═══ GIVEN RECORDS ═══

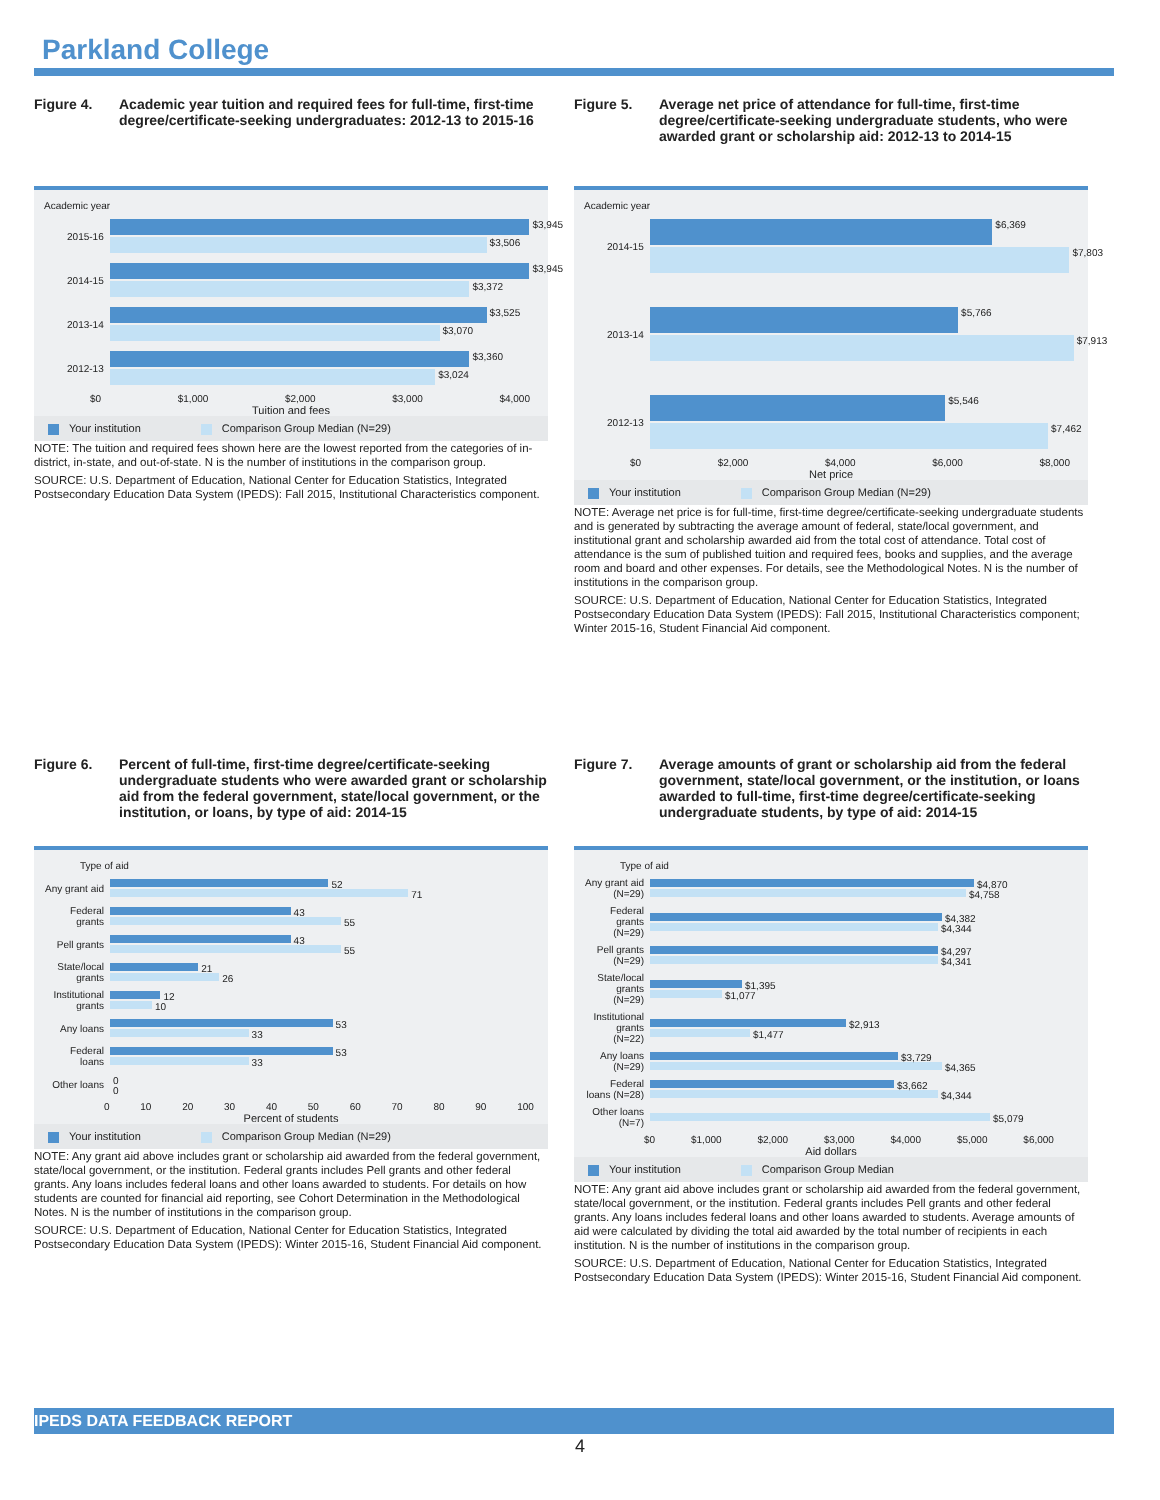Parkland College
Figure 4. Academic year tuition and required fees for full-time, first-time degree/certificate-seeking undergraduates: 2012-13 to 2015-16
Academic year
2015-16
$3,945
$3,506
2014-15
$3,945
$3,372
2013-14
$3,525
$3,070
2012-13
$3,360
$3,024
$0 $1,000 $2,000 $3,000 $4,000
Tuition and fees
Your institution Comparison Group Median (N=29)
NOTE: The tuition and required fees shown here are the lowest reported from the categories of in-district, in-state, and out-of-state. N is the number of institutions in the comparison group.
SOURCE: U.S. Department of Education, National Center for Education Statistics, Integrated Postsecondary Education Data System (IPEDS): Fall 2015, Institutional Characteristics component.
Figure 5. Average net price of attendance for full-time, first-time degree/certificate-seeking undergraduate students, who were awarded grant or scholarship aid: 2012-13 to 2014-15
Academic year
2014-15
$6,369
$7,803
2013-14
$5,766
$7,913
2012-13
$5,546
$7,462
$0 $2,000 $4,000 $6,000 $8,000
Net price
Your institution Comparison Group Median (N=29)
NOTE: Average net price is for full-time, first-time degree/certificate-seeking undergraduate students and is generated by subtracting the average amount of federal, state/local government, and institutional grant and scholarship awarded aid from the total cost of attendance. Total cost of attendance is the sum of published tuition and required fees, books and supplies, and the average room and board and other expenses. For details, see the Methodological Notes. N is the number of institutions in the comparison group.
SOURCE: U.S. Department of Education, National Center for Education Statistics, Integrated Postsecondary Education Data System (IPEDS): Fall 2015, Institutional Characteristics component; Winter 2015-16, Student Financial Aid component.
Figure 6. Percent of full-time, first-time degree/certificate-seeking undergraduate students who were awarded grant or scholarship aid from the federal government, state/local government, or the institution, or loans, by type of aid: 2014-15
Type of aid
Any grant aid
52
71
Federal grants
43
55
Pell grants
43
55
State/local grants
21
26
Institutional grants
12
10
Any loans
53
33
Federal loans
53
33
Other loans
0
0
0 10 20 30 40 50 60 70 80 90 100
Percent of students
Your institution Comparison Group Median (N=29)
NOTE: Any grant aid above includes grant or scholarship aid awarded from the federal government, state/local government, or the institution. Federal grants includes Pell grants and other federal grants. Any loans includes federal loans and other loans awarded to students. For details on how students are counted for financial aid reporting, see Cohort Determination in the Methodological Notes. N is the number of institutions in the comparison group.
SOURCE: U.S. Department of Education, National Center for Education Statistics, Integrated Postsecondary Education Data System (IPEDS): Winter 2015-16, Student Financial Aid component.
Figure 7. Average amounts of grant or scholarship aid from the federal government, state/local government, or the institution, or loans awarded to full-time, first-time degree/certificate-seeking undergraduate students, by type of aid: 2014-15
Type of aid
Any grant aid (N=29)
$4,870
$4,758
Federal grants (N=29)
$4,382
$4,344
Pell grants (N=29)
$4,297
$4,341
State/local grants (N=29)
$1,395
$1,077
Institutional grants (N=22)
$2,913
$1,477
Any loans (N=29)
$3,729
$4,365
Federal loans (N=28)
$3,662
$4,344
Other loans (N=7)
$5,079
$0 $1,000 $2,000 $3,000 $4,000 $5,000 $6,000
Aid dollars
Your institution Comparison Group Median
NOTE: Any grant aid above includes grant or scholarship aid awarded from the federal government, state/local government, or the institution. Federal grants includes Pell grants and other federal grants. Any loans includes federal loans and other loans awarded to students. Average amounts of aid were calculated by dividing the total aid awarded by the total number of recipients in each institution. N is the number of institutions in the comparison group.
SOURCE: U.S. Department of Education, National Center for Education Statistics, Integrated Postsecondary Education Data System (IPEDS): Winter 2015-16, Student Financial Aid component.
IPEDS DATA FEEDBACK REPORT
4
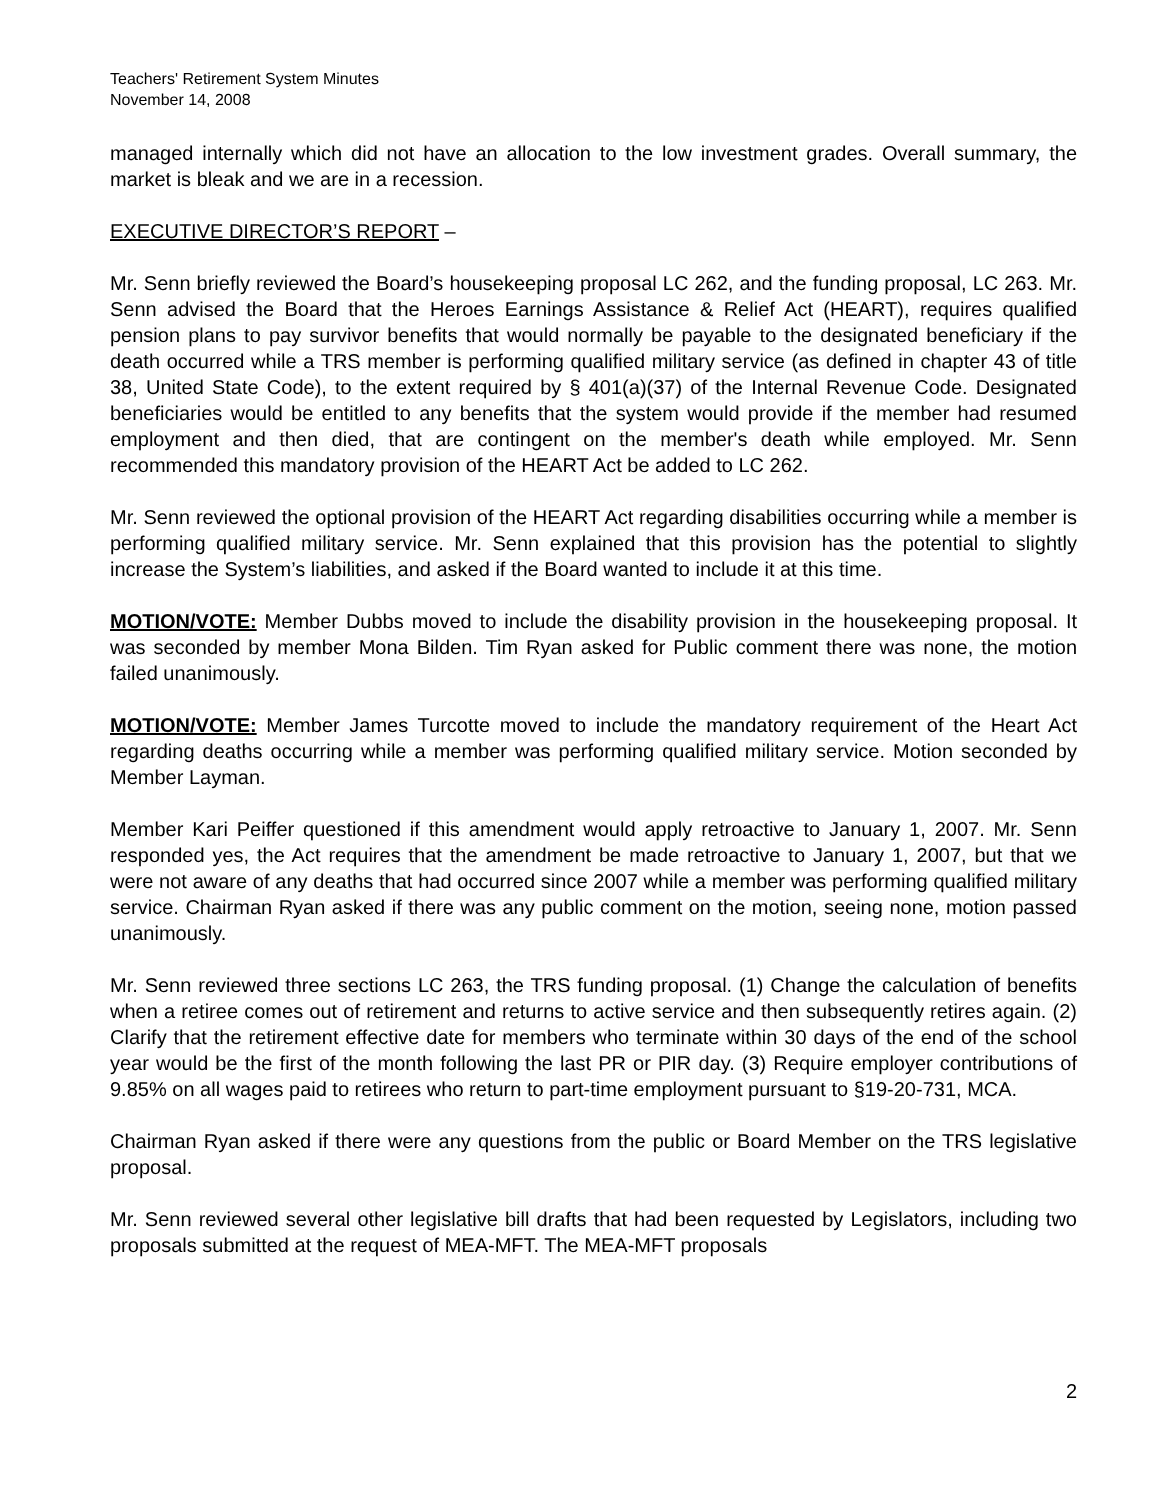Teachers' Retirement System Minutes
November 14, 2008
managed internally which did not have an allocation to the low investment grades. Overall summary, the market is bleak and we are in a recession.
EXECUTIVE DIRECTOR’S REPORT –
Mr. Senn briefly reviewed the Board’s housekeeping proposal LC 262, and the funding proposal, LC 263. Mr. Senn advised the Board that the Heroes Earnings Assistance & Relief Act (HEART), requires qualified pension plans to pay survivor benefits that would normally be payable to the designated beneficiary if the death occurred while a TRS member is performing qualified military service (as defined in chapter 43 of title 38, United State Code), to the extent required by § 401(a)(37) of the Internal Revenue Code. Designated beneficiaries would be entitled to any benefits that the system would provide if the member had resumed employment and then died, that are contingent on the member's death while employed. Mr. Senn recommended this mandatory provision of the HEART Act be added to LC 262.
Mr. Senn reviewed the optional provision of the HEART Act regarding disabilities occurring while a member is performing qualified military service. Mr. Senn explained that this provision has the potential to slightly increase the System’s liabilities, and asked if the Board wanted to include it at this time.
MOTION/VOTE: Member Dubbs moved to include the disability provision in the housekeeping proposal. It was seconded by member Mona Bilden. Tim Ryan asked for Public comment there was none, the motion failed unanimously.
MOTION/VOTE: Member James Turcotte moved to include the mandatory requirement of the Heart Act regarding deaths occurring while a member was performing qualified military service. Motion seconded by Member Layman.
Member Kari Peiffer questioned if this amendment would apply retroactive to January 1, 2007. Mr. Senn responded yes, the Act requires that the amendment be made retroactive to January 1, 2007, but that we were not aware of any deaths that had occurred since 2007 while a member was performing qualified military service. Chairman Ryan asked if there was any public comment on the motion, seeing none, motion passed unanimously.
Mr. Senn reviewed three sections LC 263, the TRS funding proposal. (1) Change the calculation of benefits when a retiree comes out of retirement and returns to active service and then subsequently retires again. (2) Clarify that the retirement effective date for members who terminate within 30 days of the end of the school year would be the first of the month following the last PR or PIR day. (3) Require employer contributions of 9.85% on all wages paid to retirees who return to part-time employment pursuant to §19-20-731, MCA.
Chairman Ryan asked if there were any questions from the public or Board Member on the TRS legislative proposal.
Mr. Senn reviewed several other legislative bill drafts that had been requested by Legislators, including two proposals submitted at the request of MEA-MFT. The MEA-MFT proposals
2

═══

YOUR ASSIGNMENT:
Isolate each line of the listing above that includes "price". Copy it.

TASK RESULT:
Figure 5. Average net price of attendance for full-time, first-time degree/certificate-seeking undergraduate students, who were awarded grant or scholarship aid: 2012-13 to 2014-15
Net price
NOTE: Average net price is for full-time, first-time degree/certificate-seeking undergraduate students and is generated by subtracting the average amount of federal, state/local government, and institutional grant and scholarship awarded aid from the total cost of attendance. Total cost of attendance is the sum of published tuition and required fees, books and supplies, and the average room and board and other expenses. For details, see the Methodological Notes. N is the number of institutions in the comparison group.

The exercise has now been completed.